Directive →
When you copy the entries, omit the images and keep every word as it is.

Input material →
================
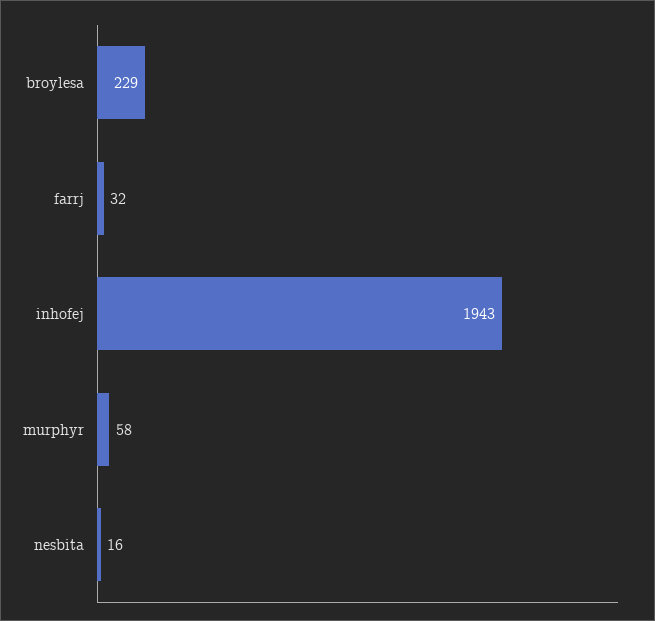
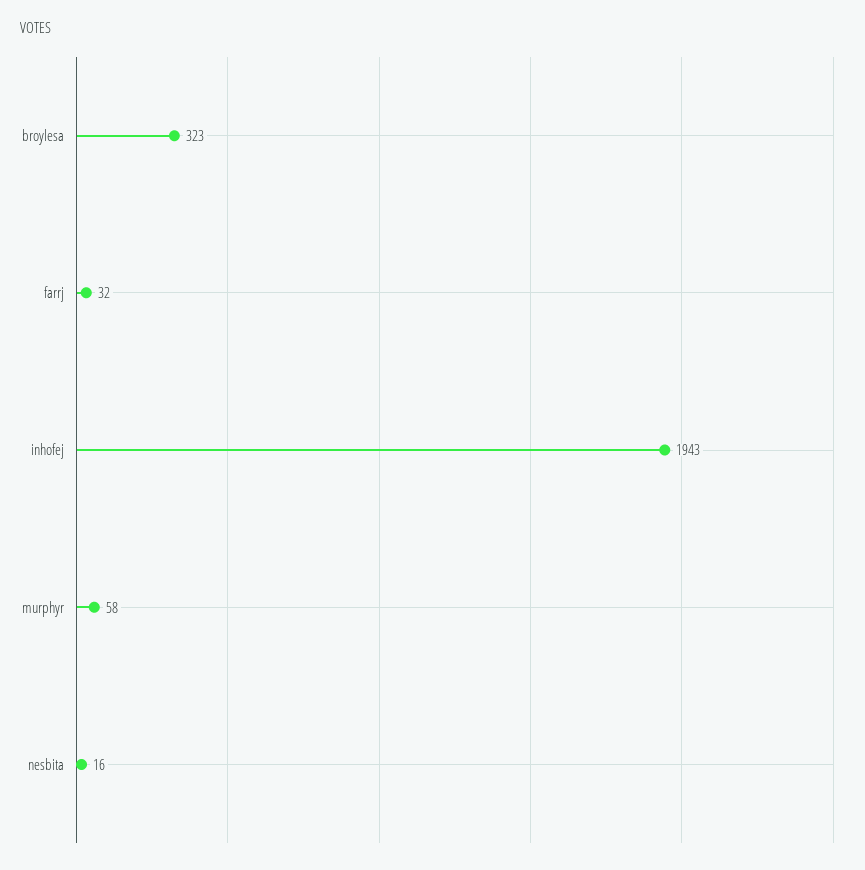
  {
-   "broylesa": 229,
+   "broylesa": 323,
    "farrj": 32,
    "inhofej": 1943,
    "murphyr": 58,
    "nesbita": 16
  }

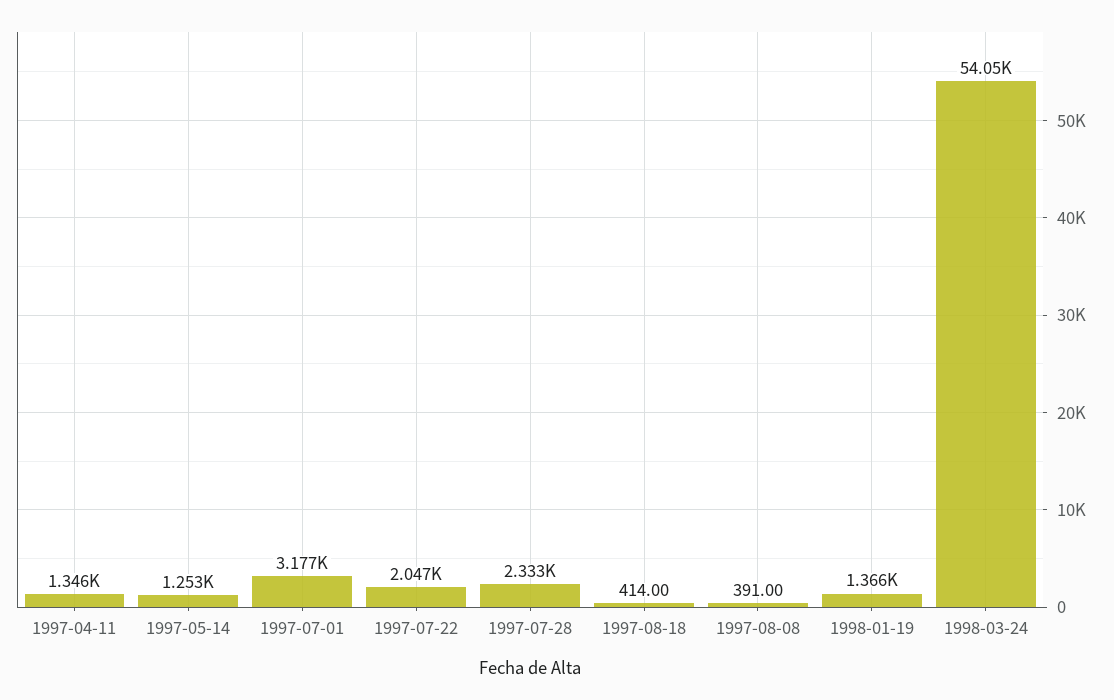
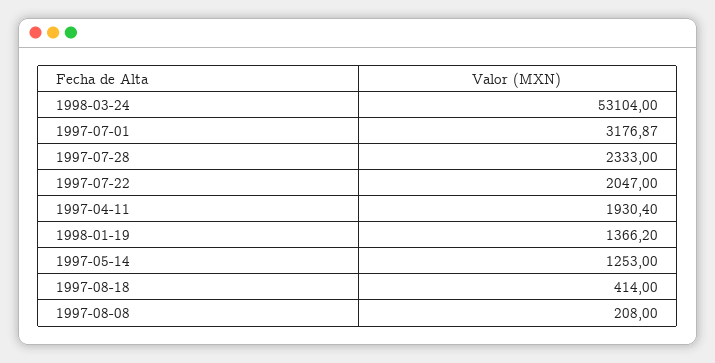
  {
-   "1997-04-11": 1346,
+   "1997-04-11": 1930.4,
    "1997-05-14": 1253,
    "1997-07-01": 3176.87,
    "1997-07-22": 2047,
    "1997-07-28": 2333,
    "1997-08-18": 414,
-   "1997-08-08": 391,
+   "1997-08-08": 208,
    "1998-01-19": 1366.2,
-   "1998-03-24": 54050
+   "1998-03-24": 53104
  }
================
Solution to the exercise →
  {
-   "broylesa": 229,
+   "broylesa": 323,
    "farrj": 32,
    "inhofej": 1943,
    "murphyr": 58,
    "nesbita": 16
  }

  {
-   "1997-04-11": 1346,
+   "1997-04-11": 1930.4,
    "1997-05-14": 1253,
    "1997-07-01": 3176.87,
    "1997-07-22": 2047,
    "1997-07-28": 2333,
    "1997-08-18": 414,
-   "1997-08-08": 391,
+   "1997-08-08": 208,
    "1998-01-19": 1366.2,
-   "1998-03-24": 54050
+   "1998-03-24": 53104
  }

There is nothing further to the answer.